In order to try to define the exact nature of the problem we needed to
have someone at a PC on the affected network so we called Kim back to
see if she could get on to a Reznet user's PC and call us from there.
She did and we were able to determine that there was no physical
problem as she could ping and telnet to hosts on the network if she
used an IP address. However, when she tried to access anything using
an IP name the connection failed. This pointed us to a possible DNS
server problem. Kim had to leave at this point and we were confident
that the problem narrowed was down to the point that we could sort it
out.
Ed started looking at the DNS side of things and came up blank. The
DNS server was definitely up and working.
We started looking at traffic through the nsca router and got
sidetracked for a while by a red herring. Ed couldn't see any traffic
at all from subnet 219 (Huron Reznet) in the netflow data for nsca. It
took a while to sort out that there appears to be a setup problem in
the netflow data collection which is causing it to ignore net 219
completely (Ed to follow up on Friday on this one).
Back to the drawing board. We could not come up with any potential
theories and needed to step back and walk through things again. This
meant we needed someone on a PC at Huron's Reznet again. Called Stacey
at the Huron Help Desk and she was able to find a user, Dave
Forestell, who could work with us for a short while. After much head
scratching we were able to determine that machines from Huron had
connectivity to everything except 129.100.2.12 which is the primary
DNS server ns1.uwo.ca. Strange - we should have been getting
complaints from everywhere if there was a problem with it.

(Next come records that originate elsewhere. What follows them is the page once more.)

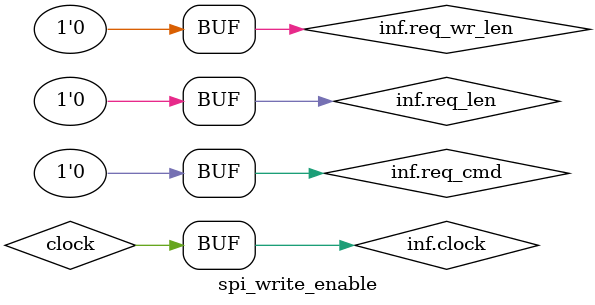
<source format=sv>
/**********************************************
______________                ______________
______________ \  /\  /|\  /| ______________
______________  \/  \/ | \/ | ______________
descript:
author : Young
Version:
creaded: 2016/9/19 上午11:12:48
madified:
***********************************************/
`timescale 1ns/1ps
module spi_write_enable #(
    parameter   MODULE_ID  = 0,
    parameter   CMD_WR_EN  = 0,
    parameter   CMD_WR_DS  = 1,
    parameter   SSIZE      = 1
)(
    cmd_inf.slaver      cmd_inf,
    spi_req_inf.master  inf
);

wire    clock;
wire    rst_n;
assign  clock = inf.clock;
assign  rst_n = inf.rst_n;
//--->> STATE CORE <<--------------
typedef enum {IDLE,REQ_EN,REQ_DIS,REQ_EXEC,REQ_FSH} REQ_STATE;
REQ_STATE nstate,cstate;

always@(posedge clock,negedge rst_n)
    if(~rst_n)  cstate  <= IDLE;
    else        cstate  <= nstate;

always@(*)
    case(cstate)
    IDLE:
        if(cmd_inf.request && cmd_inf.cmd == CMD_WR_EN)
                nstate  = REQ_EN;
        else if(cmd_inf.request && cmd_inf.cmd == CMD_WR_DS)
                nstate  = REQ_DIS;
        else    nstate  = IDLE;
    REQ_EN:
        if(inf.busy)
                nstate  = REQ_EXEC;
        else    nstate  = REQ_EN;
    REQ_DIS:
        if(inf.busy)
                nstate  = REQ_EXEC;
        else    nstate  = REQ_DIS;
    REQ_EXEC:
        if(~inf.busy)
                nstate  = REQ_FSH;
        else    nstate  = REQ_EXEC;
    REQ_FSH:    nstate  = IDLE;
    default:    nstate  = IDLE;
    endcase

reg busy;
reg finish;

always@(posedge clock,negedge rst_n)
    if(~rst_n)  busy    <= 1'b1;
    else
        case(nstate)
        REQ_EN,REQ_DIS,REQ_EXEC:
                busy    <= 1'b1;
        default:busy    <= 1'b0;
        endcase

always@(posedge clock,negedge rst_n)
    if(~rst_n)  finish    <= 1'b1;
    else
        case(nstate)
        REQ_FSH:
                finish    <= 1'b1;
        default:finish    <= 1'b0;
        endcase
assign cmd_inf.busy[MODULE_ID]     = busy;
assign cmd_inf.finish[MODULE_ID]   = finish;
//---<< STATE CORE >>--------------
always@(posedge clock,negedge rst_n)
    if(~rst_n)  inf.request <= 1'b0;
    else
        case(nstate)
        REQ_EN,REQ_DIS:
                inf.request <= 1'b1;
        default:inf.request <= 1'b0;
        endcase

// always@(posedge clock,negedge rst_n)
//     if(~rst_n)  inf.req_len <= 24'd0;
//     else
//         case(nstate)
//         REQ_EN,REQ_DIS:
//                 inf.req_len <= 24'd1*8/SSIZE;
//         default:inf.req_len <= 24'd0;
//         endcase
assign inf.req_len      = 24'd1*8/SSIZE;
assign inf.req_wr_len   = 24'd1*8/SSIZE;

always@(posedge clock,negedge rst_n)begin:VALID_BLOCK
reg     tmp;
    if(~rst_n)begin
        inf.wr_vld    <= 1'b0;
        tmp           <= 1'b0;
    end else begin
        case(nstate)
        REQ_EXEC:begin
            if(inf.wr_ready && inf.clk_en && inf.wr_vld)
                    tmp     <= 1'b1;
            else    tmp     <= tmp;
            if(inf.wr_ready && inf.clk_en && inf.wr_vld)
                    inf.wr_vld   <= 1'b0;
            else    inf.wr_vld   <= ~tmp;
        end
        default:begin
            tmp           <= 1'b0;
            inf.wr_vld    <= 1'b0;
        end
        endcase
    end
end

always@(posedge clock,negedge rst_n)begin:DATA_GEN_BLOCK
    if(~rst_n)begin
        inf.wr_data    <= 1'b0;
    end else begin
        case(nstate)
        REQ_EN: inf.wr_data <= 8'b0000_0110;
        REQ_DIS:inf.wr_data <= 8'b0000_0100;
        default:;
        endcase
end end

assign inf.req_cmd = 0;

endmodule

</source>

We started looking harder at ns1. We could definitely get to it from
other nets on campus. Tried pinging it from one of the switches on the
Huron Reznet - not working! At last we had a test we could use for
this problem that wouldn't require us to tie up Dave on the phone
(thanks for your help Dave!). Tried to access 129.100.2.12 from one on
the switches on the Elgin Hall Reznet - also not working! Hmm - Ed
realizes that 129.100.2.12 is a second logical address on the same
physical interface as 120.100.2.60 so we tried pinging 129.100.2.60
from switches in both Huron and Elgin and that worked! Checked ARP
cache entries in nsca, L3NSC00-1, and L1NSC2-2 for 129.100.2.12 and
129.100.2.60 - correct in all locations. Tried pinging 129.100.2.12
from nsca - it works.
We had seen a similar problem some time back where access to some
addresses was being blocked by an Accelar switch in the Backbone so we
moved the nsca connection to a new port on L3NSC00-1 - problem
persists. This is really looking like the problem is in nsca and that
we might have to reboot it. Rebooting nsca would have disastrous
results for the whole Campus Backbone though so we decided to try
manually clearing all of the internal tables and caches possible
without bringing it down. Cleared the ARP cache first and the problem
disappeared immediately.
This is a real puzzle. We had already confirmed that the ARP entry for
129.100.2.12 in nsca was correct and if there was a problem with the
entry then we should not have been able to ping to 129.100.2.12 from
nsca at all.
PEOPLE: Glen Marrier and Ed Gibson, with help from Kim Knowles and
Dave Forestell at Huron College (thanks folks!).
SCHEDULE: Thursday September 23, 1999 from about 14:15 to 17:45.
PEOPLE AFFECTED:
Reznet users in Huron College and Elgin Hall for sure and possibly
other Reznet locations as well.
RECOVERY: That's what this documents.
USER NOTIFICATION:
This message goes to Kim Knowles and Dave Forestell (Huron College),
Brad McMillan (ITS Reznet coordinator) and the ITS Help Desk.